Décision n° 103-C-A-2017
DEMANDE présentée par Usman Chowdhury, en son nom et au nom de son épouse, Syeda Suhana Rahman, et de leurs enfants mineurs, A. Chowdhury et N. Chowdhury (demandeurs) contre Türk Hava Yollari Anonim Ortakligi (Turkish Airlines Inc.) exerçant son activité sous le nom de Turkish Airlines (Turkish Airlines).
RÉSUMÉ
[1] Les demandeurs ont déposé une demande auprès de l’Office des transports du Canada (Office) concernant un changement demandé au segment de retour de leurs billets aller-retour de Toronto (Ontario), Canada à Dhaka, Bangladesh.
[2] Les demandeurs réclament 3 000 $CAN pour les nouveaux billets qu’ils ont achetés auprès de Cathay Pacific Airways Limited (Cathay Pacific Airways) pour le segment de retour de Dhaka à Toronto (billets de retour). De plus, les demandeurs réclament le remboursement des portions inutilisées de leurs billets aller-retour avec Turkish Airlines.
[3] L’Office se penchera sur les questions suivantes :
Turkish Airlines a-t-elle correctement appliqué les conditions énoncées dans les règle 2(2)(b)(i) et 90(E)(2) de son tarif intitulé International Passenger Rules and Fares Tariff, NTA(A) No. 530 (tarif), comme l’exige le paragraphe 110(4) du Règlement sur les transports aériens, DORS/88-58, modifié (RTA)? Si Turkish Airlines n’a pas correctement appliqué les conditions énoncées dans son tarif, quels recours, le cas échéant, sont à la disposition des demandeurs?

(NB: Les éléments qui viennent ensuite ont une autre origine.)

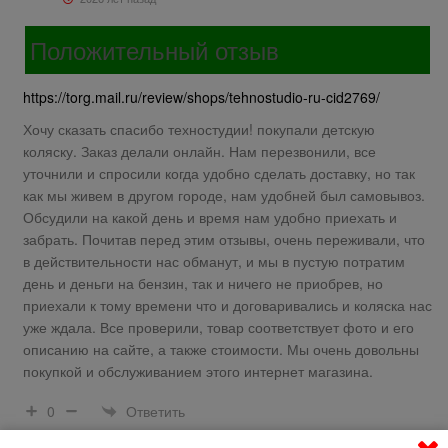
Положительный отзыв
https://torg.mail.ru/review/shops/tehnostudio-ru-cid2769/
Хочу сказать спасибо техностудии! покупали детскую
коляску. Заказ делали онлайн. Нам перезвонили, все
уточнили и спросили когда удобно сделать доставку, но так
как мы живем в другом городе, нам удобней был самовывоз.
Обсудили на какой день и время нам удобно приехать и
забрать. Почитав перед этим отзывы, очень переживали, что
в действительности нас обманут, и мы в пустую потратим
день и деньги на бензин, так и ничего не приобрев, но
приехали к тому времени что и договаривались и коляска нас
уже ждала. Все проверили, товар соответствует фото и его
описанию на сайте, а также стоимости. Мы очень довольны
покупкой и обслуживанием этого интернет магазина.
Ответить
0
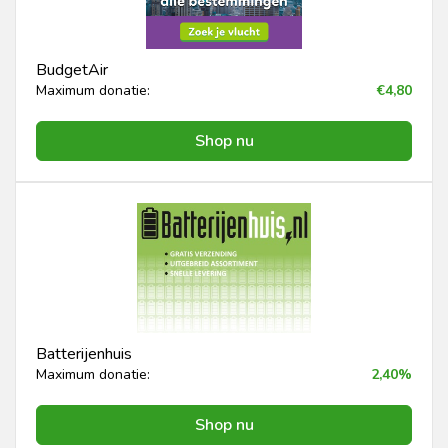
BudgetAir
Maximum donatie:
€4,80
Shop nu
Batterijenhuis
Maximum donatie:
2,40%
Shop nu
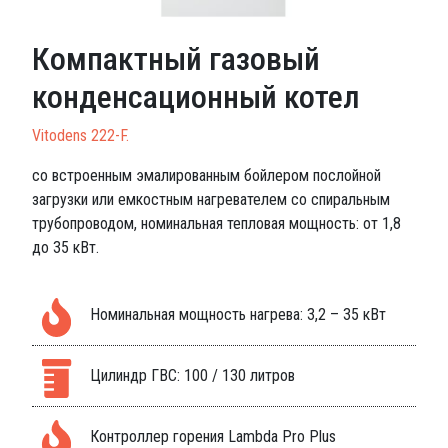
Компактный газовый
конденсационный котел
Vitodens 222-F.
со встроенным эмалированным бойлером послойной
загрузки или емкостным нагревателем со спиральным
трубопроводом, номинальная тепловая мощность: от 1,8
до 35 кВт.
Номинальная мощность нагрева: 3,2 – 35 кВт
Цилиндр ГВС: 100 / 130 литров
Контроллер горения Lambda Pro Plus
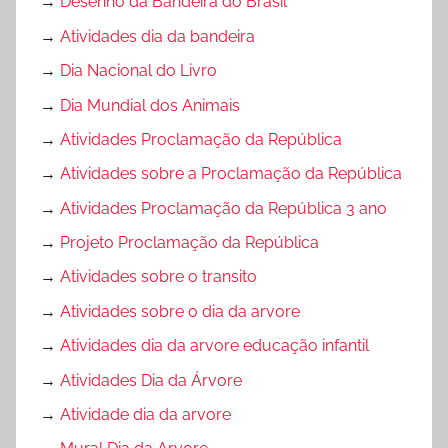
→
Desenho da Bandeira do Brasil
→
Atividades dia da bandeira
→
Dia Nacional do Livro
→
Dia Mundial dos Animais
→
Atividades Proclamação da República
→
Atividades sobre a Proclamação da República
→
Atividades Proclamação da República 3 ano
→
Projeto Proclamação da República
→
Atividades sobre o transito
→
Atividades sobre o dia da arvore
→
Atividades dia da arvore educação infantil
→
Atividades Dia da Árvore
→
Atividade dia da arvore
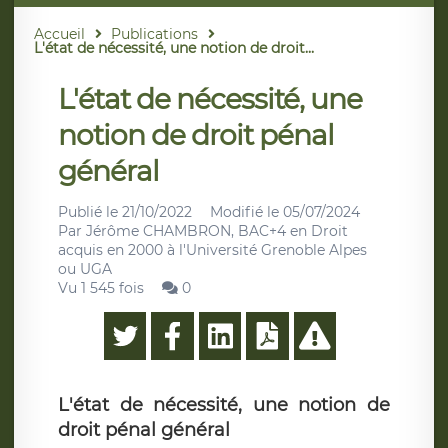
Accueil
Publications
L'état de nécessité, une notion de droit...
L'état de nécessité, une
notion de droit pénal
général
Publié le
21/10/2022
Modifié le
05/07/2024
Par
Jérôme CHAMBRON, BAC+4 en Droit
acquis en 2000 à l'Université Grenoble Alpes
ou UGA
Vu 1 545 fois
0
L'état de nécessité, une notion de
droit pénal général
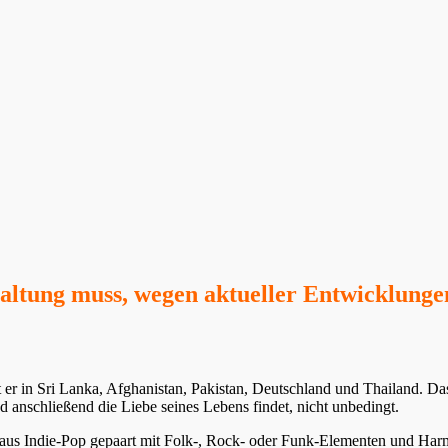
altung muss, wegen aktueller Entwicklungen 
er in Sri Lanka, Afghanistan, Pakistan, Deutschland und Thailand. Das
 anschließend die Liebe seines Lebens findet, nicht unbedingt.
aus Indie-Pop gepaart mit Folk-, Rock- oder Funk-Elementen und Harm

[4] Pour les raisons énoncées ci-après, l’Office conclut que, en ne fournissant pas un remboursement pour la portion inutilisée des billets aller-retour, Turkish Airlines n’a pas correctement appliqué les conditions énoncées dans son tarif. Par conséquent, l’Office ordonne à Turkish Airlines de fournir au plus tard le 21 décembre 2017 un remboursement aux demandeurs représentant le montant résiduel des billets inutilisés et d’informer l’Office du montant du remboursement, de la façon dont ce montant a été calculé, et du moment où l’indemnisation aura été versée aux demandeurs.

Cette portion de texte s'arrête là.